Left At The Altar



Dressed in a simple white gown with little pink flowers embroidered along the hem, I waited at the altar.

For how long doesn't matter. I do know I was alone-nobody was there to meet me at the end of the aisle. I had no bouquet and no attendants. Heck, my parents weren't even there.

It was the winter of 1957 and, I am told, it was particularly cold. By November, the trees surrounding Lake Fortune were completely bare and the children in town were ice skating on Thanksgiving.

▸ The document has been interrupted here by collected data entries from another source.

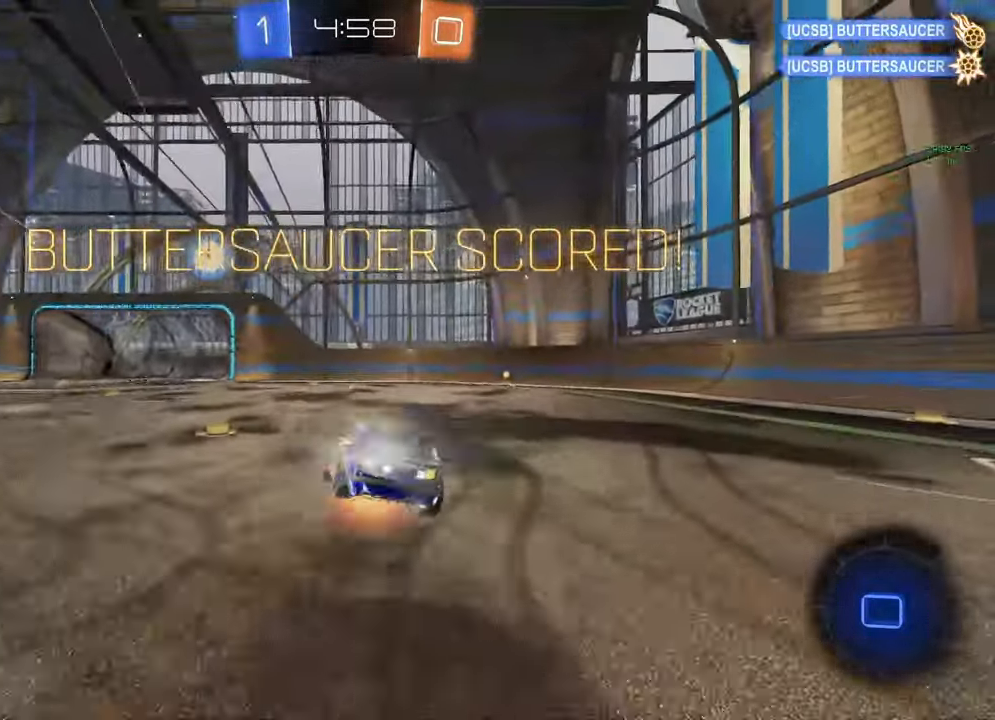
{"buttons": ["L1"], "left_stick": "center", "right_stick": "center", "events": [[33, "left_stick", "down-right"], [100, "A", "up"], [217, "B", "down"], [417, "B", "up"], [467, "left_stick", "center"]]}
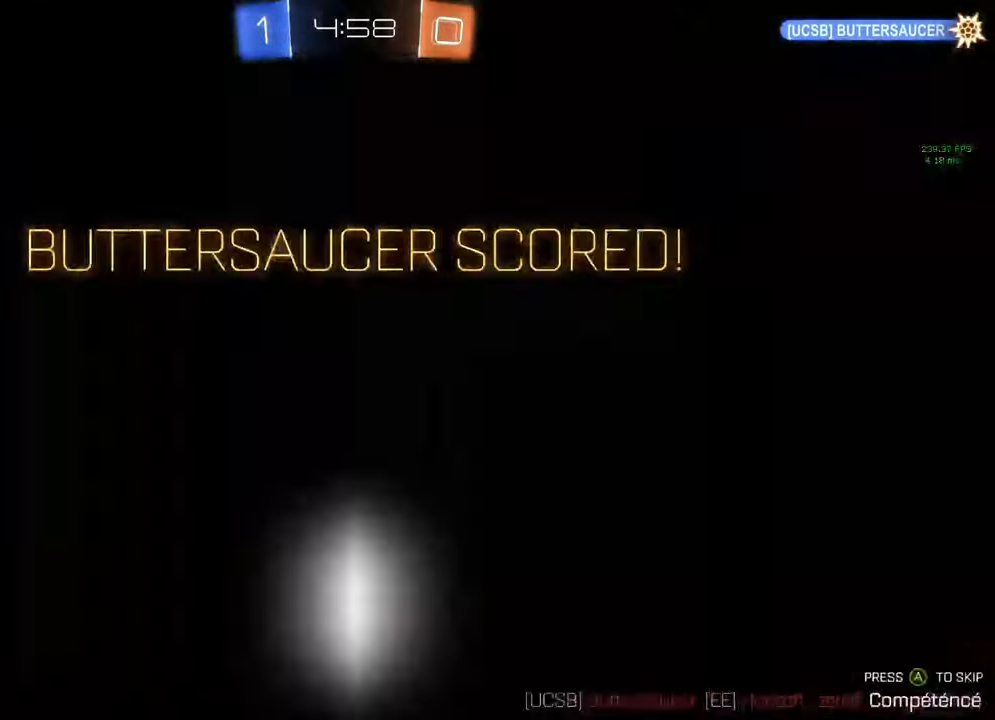
{"buttons": [], "left_stick": "center", "right_stick": "center", "events": [[33, "L1", "up"]]}
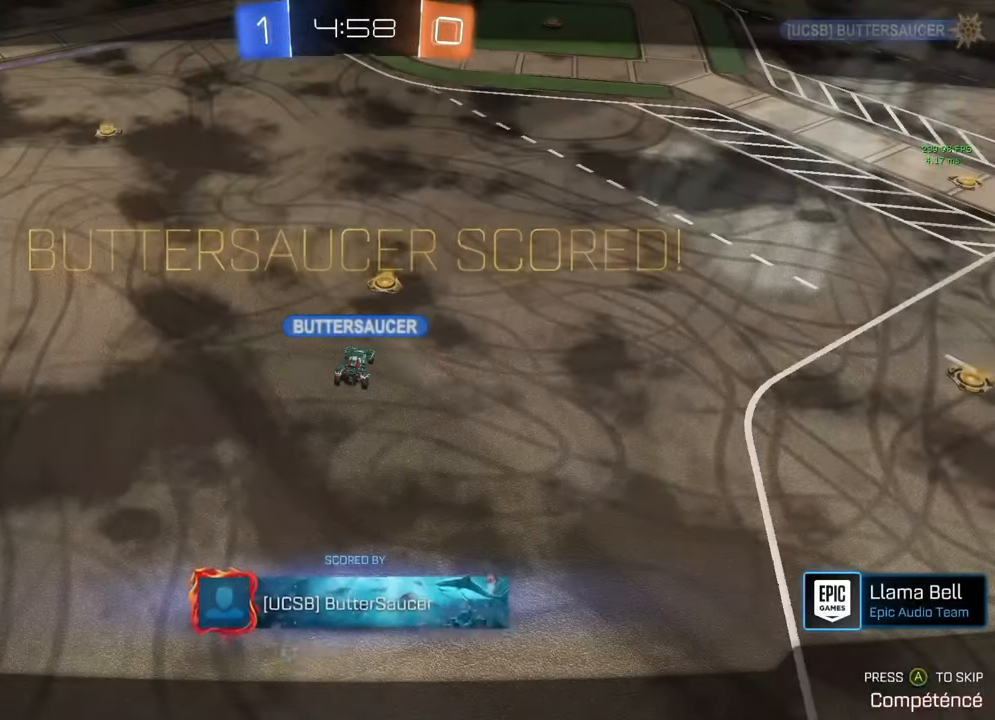
{"buttons": ["L3"], "left_stick": "center", "right_stick": "center", "events": [[367, "L3", "down"], [450, "L3", "up"], [500, "L3", "down"]]}
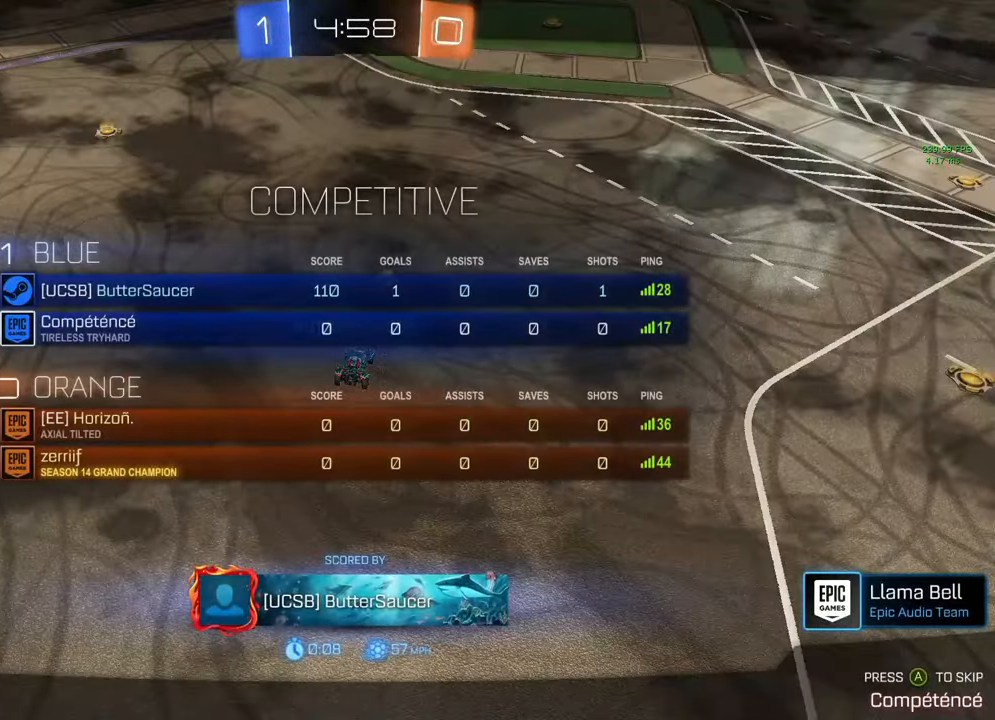
{"buttons": [], "left_stick": "center", "right_stick": "center", "events": [[233, "L3", "up"], [300, "L3", "down"], [400, "L3", "up"]]}
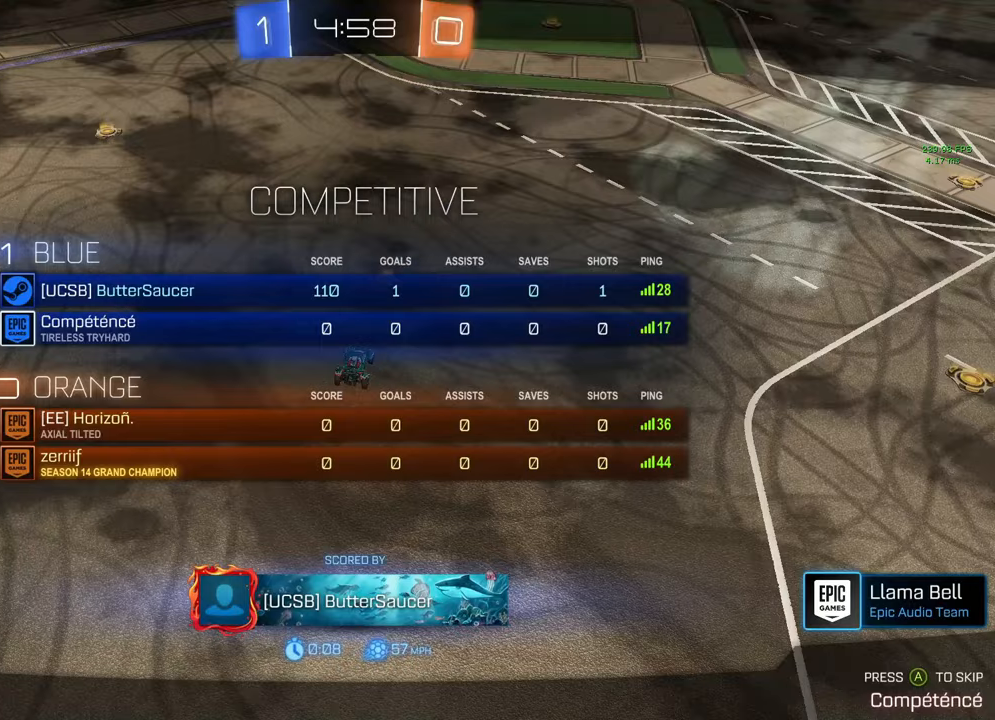
{"buttons": [], "left_stick": "center", "right_stick": "center", "events": [[50, "A", "down"], [117, "A", "up"], [167, "L3", "down"], [200, "A", "down"], [250, "L3", "up"], [267, "A", "up"], [367, "Y", "down"], [433, "Y", "up"]]}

On December 12, sometime in the afternoon, I was found in a box on the altar of the Cathedral of St. Francis. Father James had just finished the last mass of the day and was resting in his sitting room with his usual cup of tea. "I heard something," he said at the time. "I thought it was a kitten.

I took up my cane and went toward the sound which was coming from a cardboard box." Expecting to see a small kitten, he instead found me. Absent though was any indication of who I was or my age.

The newspapers reported that I was a pretty,brown eyed redhead in excellent health. I was clean and well fed. There was a stack of clean cloth diapers and two more tiny dresses in the box - one blue and one red. Present also was a silver locket which, when opened, was empty and all efforts to trace it,unsuccessful.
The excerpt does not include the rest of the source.